I bought this book for one reason and one reason alone: to read “Two Hearts”. Of Peter S. Beagle’s work, I remember pondering this earlier volume for a long time, then rejecting it because I felt I didn’t need the short stories, which I had read in other anthologies and didn’t particularly care for. Having read that story, perhaps I will give the others another try.
But – a return to the world
of The Last Unicorn. This I felt I must have. I have a long history with
that book, from reading it back in high school (or was it even earlier in
middle school?) when it was already a fantasy classic, to going to see the
Rankin/Bass movie which Beagle wrote the script for himself, to reading his
subsequent novels to see if he ever recaptured the magic, which he never quite
did to my satisfaction. I finally stopped trying and missed his last three
novels (so far – he’s still alive, you know). But I had to see what he did with
Schmendrick and Molly and Lir in this 2005 ‘novelette’.
And it is beautiful.

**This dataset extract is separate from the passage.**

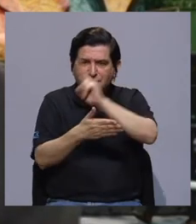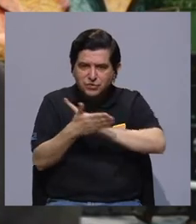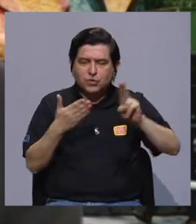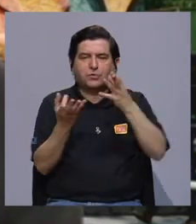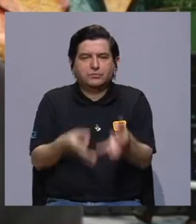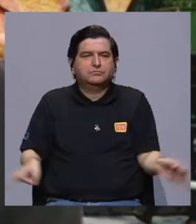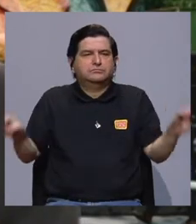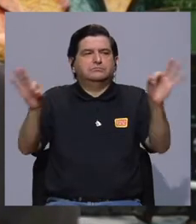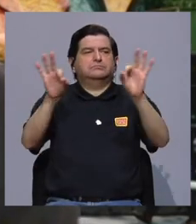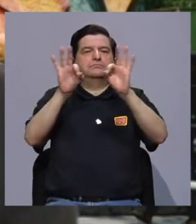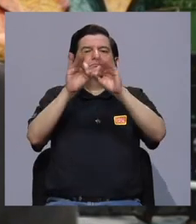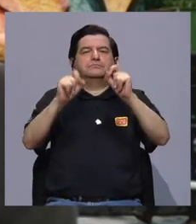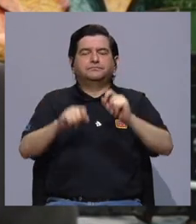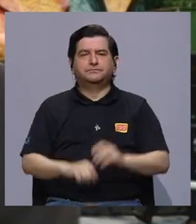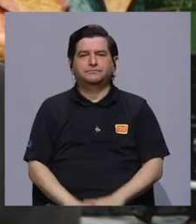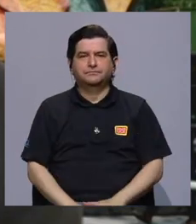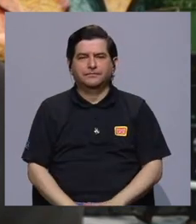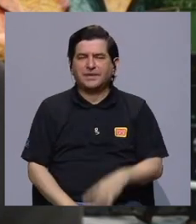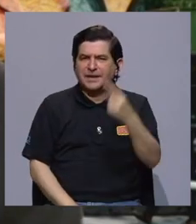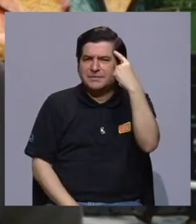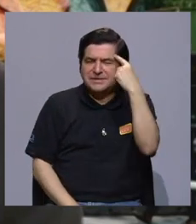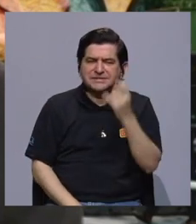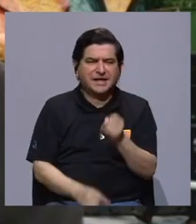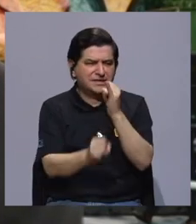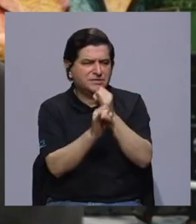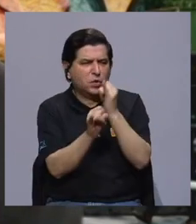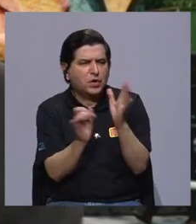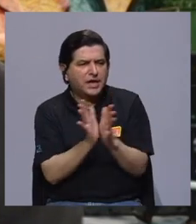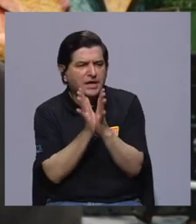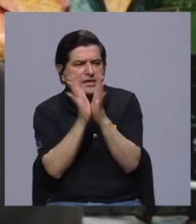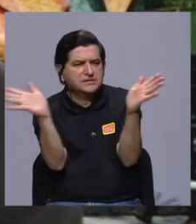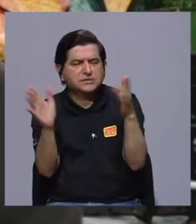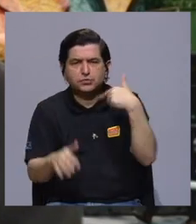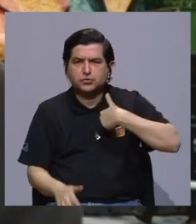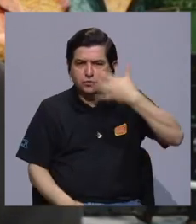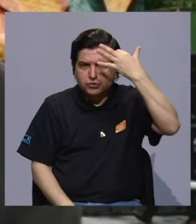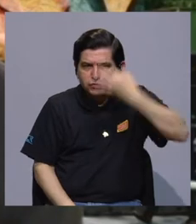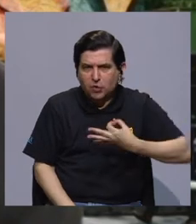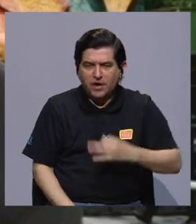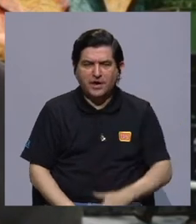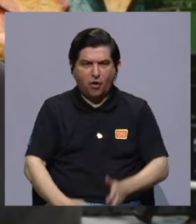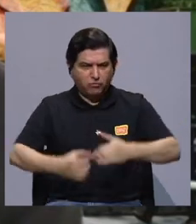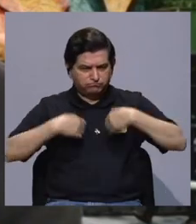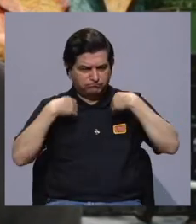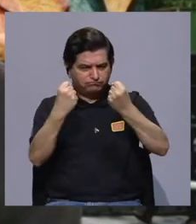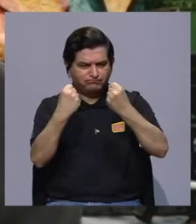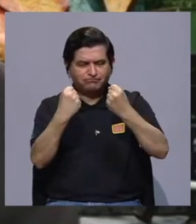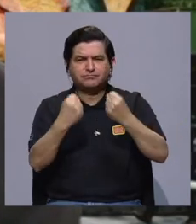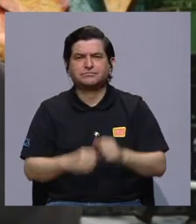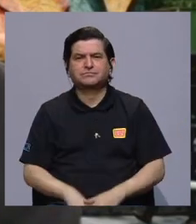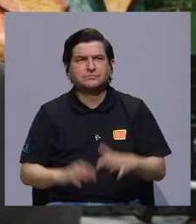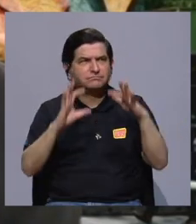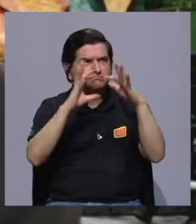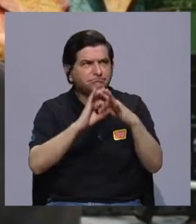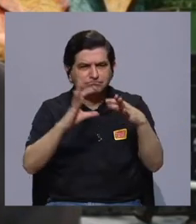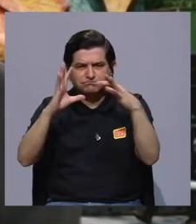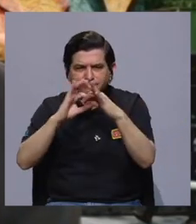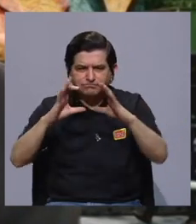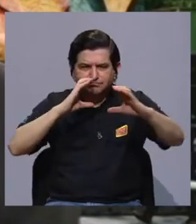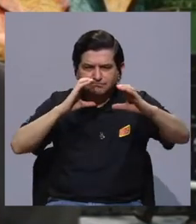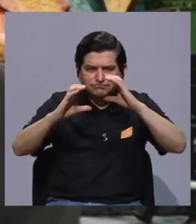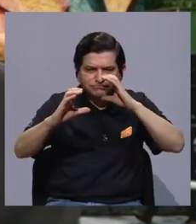universidad, yo creo que es un elemento importante. A nivel de la institucionalidad pública, a me parece que se debe fortalecer aún más la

A
Griffin (which, as everyone knows, has two hearts, one for the eagle and one
for the lion halves of its body) has been terrorizing the small town of a
little nine-year-old girl named Sooz. Although the King (who is Lir) has sent
many knights to slay it, none have returned from the fight. After her best
friend is eaten by the Griffin, Sooz conceives the plan to go directly to the
King himself. Along the way she meets Schmendrick and Molly, themselves on the
way to visit Lir, and as they journey together Sooz gathers tantalizing hints
about their old adventures and what they’ve been doing since. Arriving at the
castle, they find Lir has grown old and sometimes vague, but still every bit a
hero with a hero’s instincts for the fitness of things. He knows it must be him
personally who confronts the Griffin, although they all fear it will mean his
death. It is his memories of Lady Amalthea, the Last Unicorn, that steady his
mind and his resolve.
This is an old man’s story,
though told through the eyes of a nine-year-old. You can feel Beagle revisiting
the tale from his youth, written with all the joy and strength of his early
twenties, and adding another layer of wisdom and tenderness to that memory. It
almost seems as if you can hear him giving himself permission to grow old and
die, that death accepted as a fitting end is no defeat.
This is an excellent deluxe
hardcover edition put out by Subterranean Press, with cover art by the great Michael
Wm. Kaluta, edited by Jonathan Strahan, protected by a mylar cover, and
actually signed: “For David – Pet[er] S. Beagle”.
Peter S. Beagle. He wrote ‘Tolkien’s
Magic Ring’ for The Tolkien Reader (which I definitely read in middle
school; it probably influenced me to try The Last Unicorn), co-wrote the
screenplay for Bakshi’s 1978 The Lord of the Rings, and even wrote the
episode ‘Sarek’ for Star Trek: The Next Generation, all significant work
to my own timeline. He has also published a volume called The Last Unicorn:
The Lost Journey, an incomplete first draft of the novel with his commentary
and memories and tributes by other fantasy novelists, which I’ll have to investigate,
and has been struggling about the rights to his works and to produce a real book-length
sequel to The Last Unicorn as opposed to the coda of ‘Two Hearts’
(although, in my opinion, this story is the perfect place to leave it). He is
still fighting gallantly with the Griffin of Time.